BET approves senior tax credit for five years
By Ken Borsuk Updated 11:00 pm EST, Tuesday, February 26, 2019
GREENWICH — The renewal of a property tax credit that helps Greenwich seniors with limited incomes has cleared a hurdle at the Board of Estimate and Taxation.
The BET unanimously approved extending the credit for five years to June 30, 2024, at a special meeting Tuesday afternoon. The board had been scheduled to vote on the issue last week, but confusion over the language in the ordinance caused a delay.
“This is the finest product that we could create, and there have been very thoughtful, considerable amendments,” said Lori Contadino, executive director of the town Commission on Aging. “I think we’re in a very good place.”
The commission had pushed for the extension, and the BET thanked its members for their patience.
The tax credit is available to seniors and residents who are permanently disabled. It has a sliding scale, depending on household income. The tax credit covers households with a yearly income up to $66,000.
Greenwich has had a senior tax credit in place since 2000; the ordinance must be renewed by town government every time it expires. The newest version of the tax credit, which would go into effect July 1, would cover permanently disabled residents for the first time.
The tax credit must also be approved by the Representative Town Meeting, which is likely to consider the issue at its April meeting. The goal was to get a vote by the RTM before the tax credit expires on June 30, at the end of the fiscal year.

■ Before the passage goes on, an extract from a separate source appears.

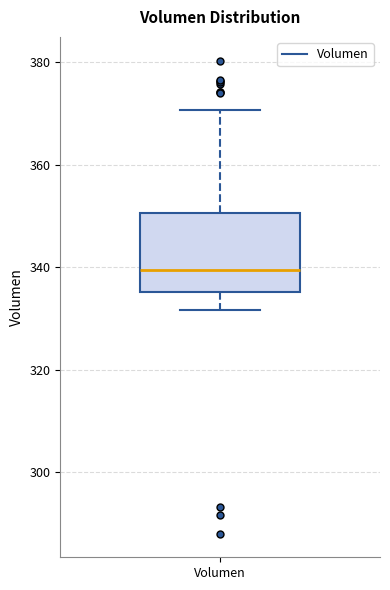

Transcribe this box plot: give where the median line is, the range the box spans, and where the two whiskers end, as read against the y-axis. The values are not printed on the chart, so give them approximately, as read against the axis.

median 340, box 336 to 350, whiskers 332 to 370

Initially, the Commission on Aging had pushed for a 10-year extension. However, the BET Budget Committee recommended reducing the limit to five years so the ordinance could be evaluated and changed if needed in the shorter time frame. The commission did not object to the change at Tuesday’s meeting.
Also, the Budget Committee had asked to increase the residency requirement from one year to five years. But when the BET’s Law Committee worked to revise the draft, it changed the language back to one year on the recommendation of Contadino and Town Attorney Wayne Fox.
A one-year requirement fits better with the commission’s ongoing work to have Greenwich designated as an official “age friendly community,” Contadino told the BET. An action plan is being drafted as part of the five-year process to earn the designation.
“We need to be a community that provides support and have the necessary elements within the community, external to town government, that will allow individuals to successfully age in place,” she said. If successful, Greenwich would be the first municipality in Connecticut to earn the designation.
Fox said he was concerned that a five-year requirement could lead to a legal challenge because it could violate the right to travel.
Although the tax credit had previously been approved by the Board of Selectmen, it will have to go back to the board at its Thursday morning meeting to approve the BET’s revised language so it can move forward to the RTM.
All three selectmen have expressed strong support for the tax credit, saying it would help residents stay in their homes longer. In fact, the selectmen delayed a vote for months while attempting to work out a way to make more people in town eligible for the tax credit.
Ultimately, that work could not be completed and, given the deadline looming for the credit’s expiration, the selectmen passed the credit. But it left the door open for the commission to come back before it expires again to work on new language.